Hate speech poses a serious threat to social cohesion and individual well-being, particularly on social media, where it spreads rapidly. While research on hate speech detection has progressed, it remains largely focused on English, resulting in limited resources and benchmarks for low-resource languages. Moreover, many of these languages have multiple linguistic varieties, a factor often overlooked in current approaches. At the same time, large language models require substantial amounts of data to perform reliably, a requirement that low-resource languages often cannot meet. In this work, we address these gaps by compiling a meta-collection of hate speech datasets for European Spanish, standardised with unified labels and metadata.

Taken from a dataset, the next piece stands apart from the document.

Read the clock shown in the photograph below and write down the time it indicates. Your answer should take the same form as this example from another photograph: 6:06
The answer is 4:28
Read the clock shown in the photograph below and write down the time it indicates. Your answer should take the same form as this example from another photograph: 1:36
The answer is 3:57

This collection is based on a systematic analysis and integration of existing resources, aiming to bridge the data gap and support more consistent and scalable hate speech detection. We extended this collection by translating it into European Portuguese and into a Galician standard that is more convergent with Spanish and another Galician variant that is more convergent with Portuguese, creating aligned multilingual corpora. Using these resources, we establish new benchmarks for hate speech detection in Iberian languages. We evaluate state-of-the-art large language models in zero-shot, few-shot, and fine-tuning settings, providing baseline results for future research. Moreover, we perform a cross-lingual analysis with our target languages. Our findings underscore the importance of multilingual and variety-aware approaches in hate speech detection and offer a foundation for improved benchmarking in underrepresented European languages.

Paper Structure

This paper contains 37 sections, 5 figures, 8 tables.

Figures (5)

  • Figure 1: Word clouds of topics for Spanish, Portuguese, Galician (ES) and Galician (PT).
  • Figure 2: t-SNE visualisation of topics for Spanish, Portuguese, Galician (ES) and Galician (PT).

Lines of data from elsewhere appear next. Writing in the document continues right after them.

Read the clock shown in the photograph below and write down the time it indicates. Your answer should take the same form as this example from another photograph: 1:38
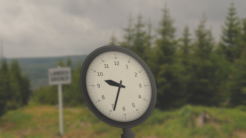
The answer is 9:34
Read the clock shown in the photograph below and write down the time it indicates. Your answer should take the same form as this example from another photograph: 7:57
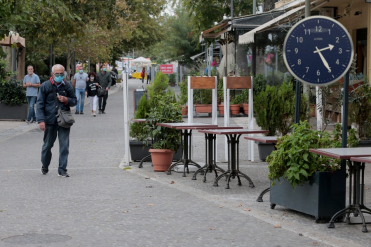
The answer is 2:25
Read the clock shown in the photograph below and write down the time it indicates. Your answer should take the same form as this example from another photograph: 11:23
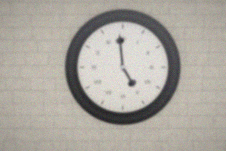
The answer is 4:59
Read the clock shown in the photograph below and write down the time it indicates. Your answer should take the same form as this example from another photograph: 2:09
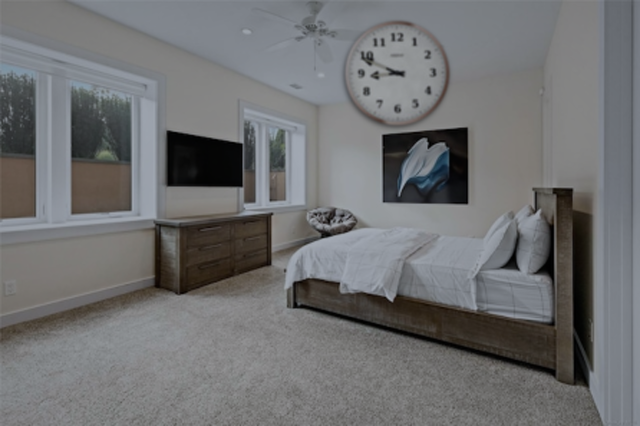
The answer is 8:49
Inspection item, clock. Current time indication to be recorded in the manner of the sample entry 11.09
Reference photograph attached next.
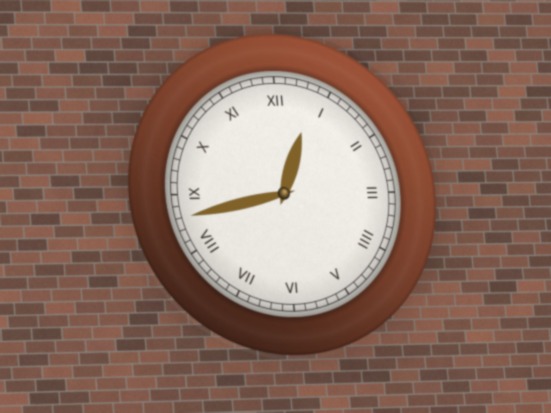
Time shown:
12.43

  • Figure 3: Radar plot showing the percentage of posts that contain a word associated with the Plutchik emotions for hate and non-hate data, for Spanish, Portuguese, Galician (ES) and Galician (PT).

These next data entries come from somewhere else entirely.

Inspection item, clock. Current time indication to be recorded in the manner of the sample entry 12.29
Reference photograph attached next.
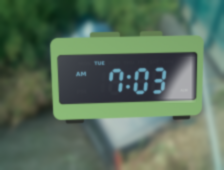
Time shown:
7.03
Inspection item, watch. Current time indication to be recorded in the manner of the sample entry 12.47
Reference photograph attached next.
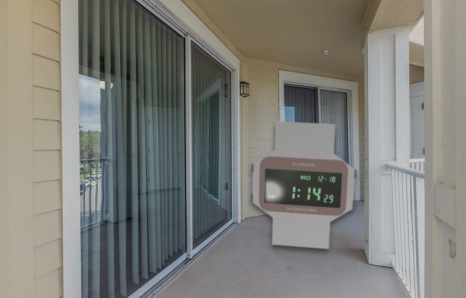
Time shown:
1.14
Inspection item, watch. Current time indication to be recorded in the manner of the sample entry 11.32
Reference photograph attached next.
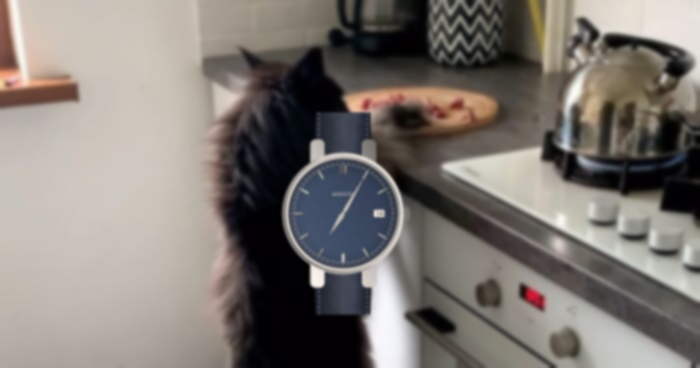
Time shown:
7.05
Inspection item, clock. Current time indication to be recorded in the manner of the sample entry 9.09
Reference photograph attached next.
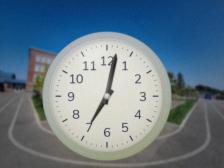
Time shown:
7.02
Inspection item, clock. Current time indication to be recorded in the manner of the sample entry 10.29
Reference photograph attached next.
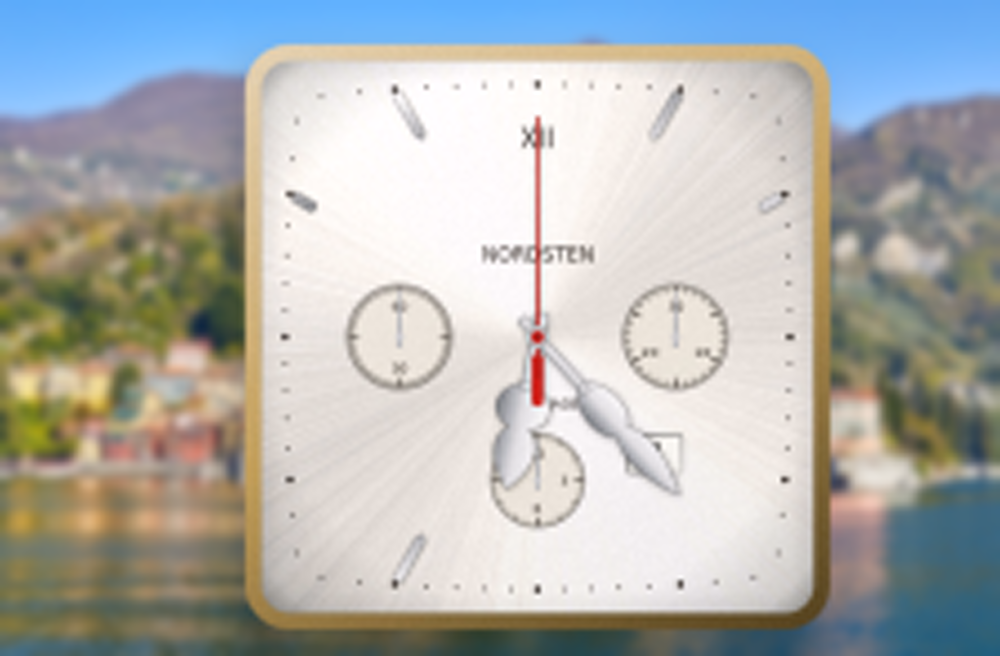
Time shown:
6.23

  • Figure 4: For each language, Spanish, Portuguese, Galician (ES) and Galician (PT), distribution of verb tenses in hate and non-hate posts (left). And distribution of pronouns in hate and non-hate speech posts (right).
  • Figure 5: Cross-lingual evaluation of BERT-based classifiers fine-tuned on each training language (rows) and evaluated on each target language (columns). Values represent F1 scores (macro-averaged) for the binary classification task of hate speech detection.